Categories of the Ancient Library
The first category, and most abundant, is the Biblical manuscripts. The library represents nearly every book of the Old Testament, including the Deuterocanonical Books. The only exception is some of the Historical books, which were always in short supply in Egyptian monasteries. On the other hand, the library represents the New Testament entirely, though incomplete.
A second category is the apocryphal Gospels, Acts, and Biblical lives frequently read in Egyptian Monasteries. These include the Gospel of the Twelve, the Gospel of Bartholomew, Acts of Thomas, Acts of Pilate, Life of Virgin Mary, and History of Joseph the Carpenter.

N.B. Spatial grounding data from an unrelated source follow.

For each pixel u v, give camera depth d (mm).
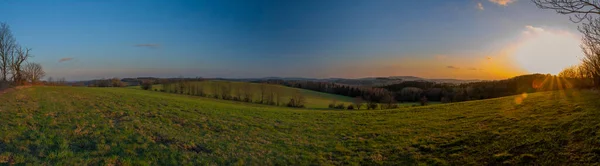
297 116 28438
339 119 25766
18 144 12828
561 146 10602
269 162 12750
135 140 14789
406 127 19219
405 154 12938
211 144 15336
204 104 37594
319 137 17969
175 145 14469
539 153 10500
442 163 11375
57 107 24016
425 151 13039
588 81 25094
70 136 14703
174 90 91625
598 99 17328
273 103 77562
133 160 12023
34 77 57469
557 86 36375
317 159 13117
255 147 15234
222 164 12336
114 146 13547
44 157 11602
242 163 12500
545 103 20156
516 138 12477
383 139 16125
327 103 81562
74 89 48344
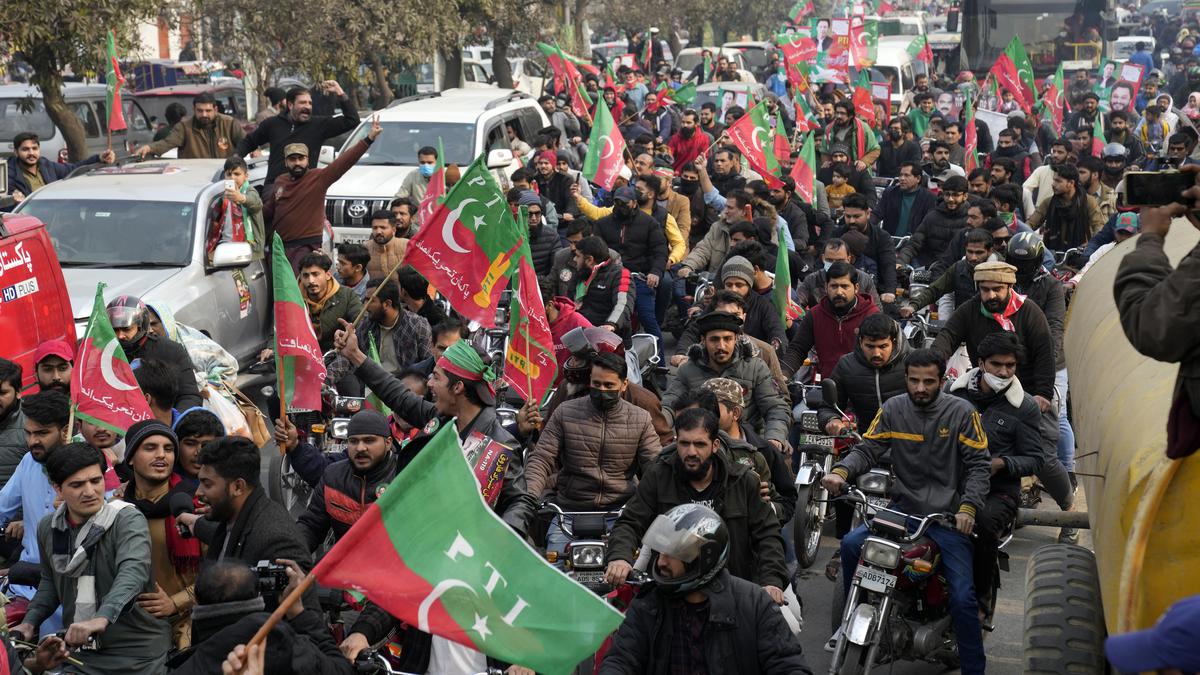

A third category is the historical manuscripts, which are rare in any Coptic libraries, found thus far. However, in the White Monastery, one finds a substantial part of an ecclesiastical history manuscript. That manuscript deals with the history of the Coptic Orthodox Church of Alexandria in the 4th and 5th centuries. In addition, there are several fragments of codices that record the acts of the great Councils of Nicaea and Ephesus.
Another essential category found in the library is the hagiographic texts. These were abundant in monastic libraries, and the White Monastery is no exception. Monks primarily intended to use them for spiritual enlightenment rather than accurate historical records of the saints. Also, they include acts and related texts of many martyrs such as Saint Colluthus the Physician, Saints Cosmas and Damian, Saint Philopater Mercurius, Saint Psote, Saint Theodore, Saint-Victor, etc. There are also the lives of many important saints of the Egyptian Church like Saint Anthony, Saint Athanasius, Saint Pachomius and his disciples, Saint Samuel the Confessor, and Saint Shenouda the Archimandrite name a few.
Writers
This library has yielded many manuscripts, preserving texts of the composition of Egyptian writers and Coptic translation of Greek writings of Church Fathers. However, the wealthiest and most large category is available in the fathers’ writings. The most significant part of it is that of the remarkable works of Saint Shenouda the Archimandrite. Other writings include those of Saint Wissa’s sermons, the writings of Saint Pachomius and his disciples, and the Apophthgamata Patrum.
Also, some texts of original Coptic composition include Constantine of Asyut, John of Burulus, and Rufus of Shotep. Coptic translations of Greek writings consist of Saint Peter of Alexandria, Saint Athanasius, Saint Theophilus, Saint Cyril the Great, and Saint Dioscorus. However, the Greek translations of non-Coptic Fathers include Saint Cyril of Jerusalem, Saint John Chrysostom, and Saint Severus of Antioch. Works of other authors are also among that collection.